Take each line of the material that includes "front" and copy it.

● ● ● ●

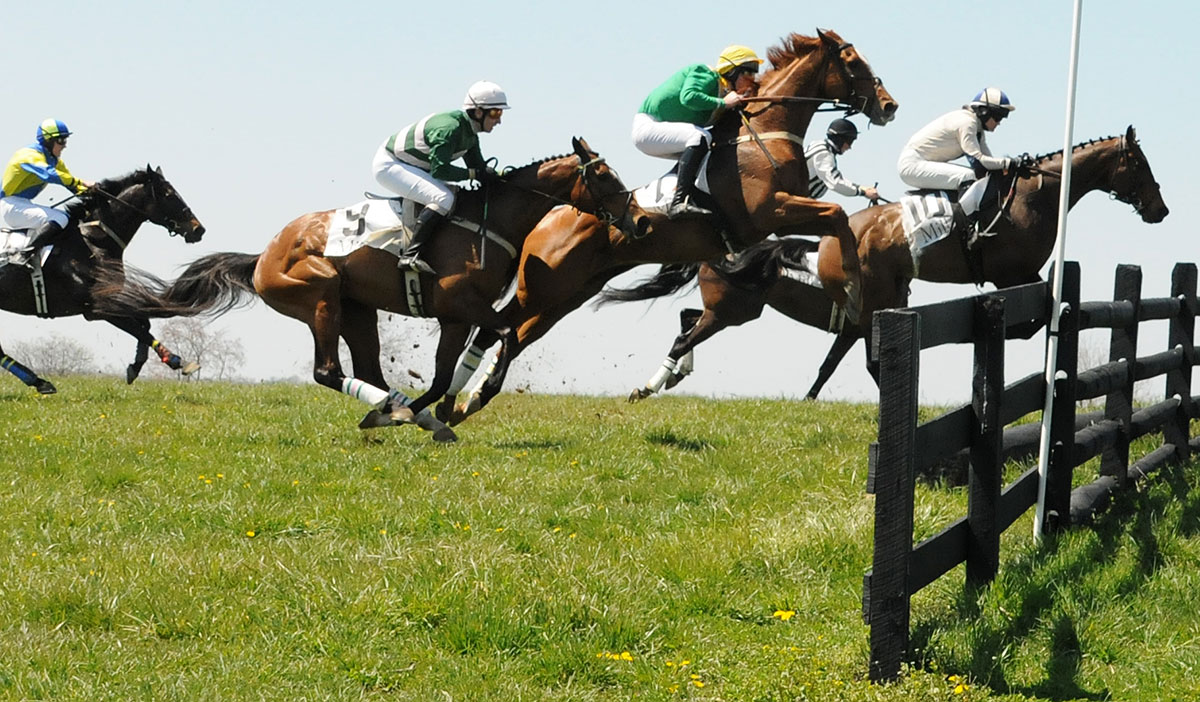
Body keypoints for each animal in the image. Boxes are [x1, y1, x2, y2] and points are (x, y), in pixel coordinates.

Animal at [0, 165, 205, 393]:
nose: (198, 229)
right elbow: (140, 330)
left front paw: (136, 366)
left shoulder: (108, 300)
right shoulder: (96, 308)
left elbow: (145, 325)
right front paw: (177, 360)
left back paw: (39, 382)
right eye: (169, 194)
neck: (93, 241)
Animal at [94, 139, 643, 441]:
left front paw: (435, 411)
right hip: (320, 295)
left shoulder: (459, 316)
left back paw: (393, 410)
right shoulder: (461, 307)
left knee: (368, 371)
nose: (637, 218)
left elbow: (450, 372)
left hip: (357, 310)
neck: (491, 222)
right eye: (604, 175)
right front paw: (456, 405)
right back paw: (394, 411)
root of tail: (263, 256)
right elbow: (496, 343)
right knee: (328, 371)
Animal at [446, 28, 897, 422]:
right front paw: (851, 287)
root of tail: (549, 215)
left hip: (567, 293)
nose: (889, 106)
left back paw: (471, 400)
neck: (765, 135)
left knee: (518, 333)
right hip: (543, 286)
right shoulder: (773, 211)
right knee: (498, 329)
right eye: (853, 62)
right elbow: (837, 216)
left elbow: (835, 221)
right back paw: (462, 399)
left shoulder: (781, 219)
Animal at [604, 126, 1166, 400]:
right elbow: (1029, 317)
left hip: (764, 307)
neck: (1036, 194)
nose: (1160, 209)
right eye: (1139, 163)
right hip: (742, 309)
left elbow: (834, 365)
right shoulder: (1010, 274)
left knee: (687, 322)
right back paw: (651, 385)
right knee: (688, 333)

● ● ● ●

§ **Your solution**
left front paw: (136, 366)
right front paw: (177, 360)
left front paw: (435, 411)
right front paw: (456, 405)
right front paw: (851, 287)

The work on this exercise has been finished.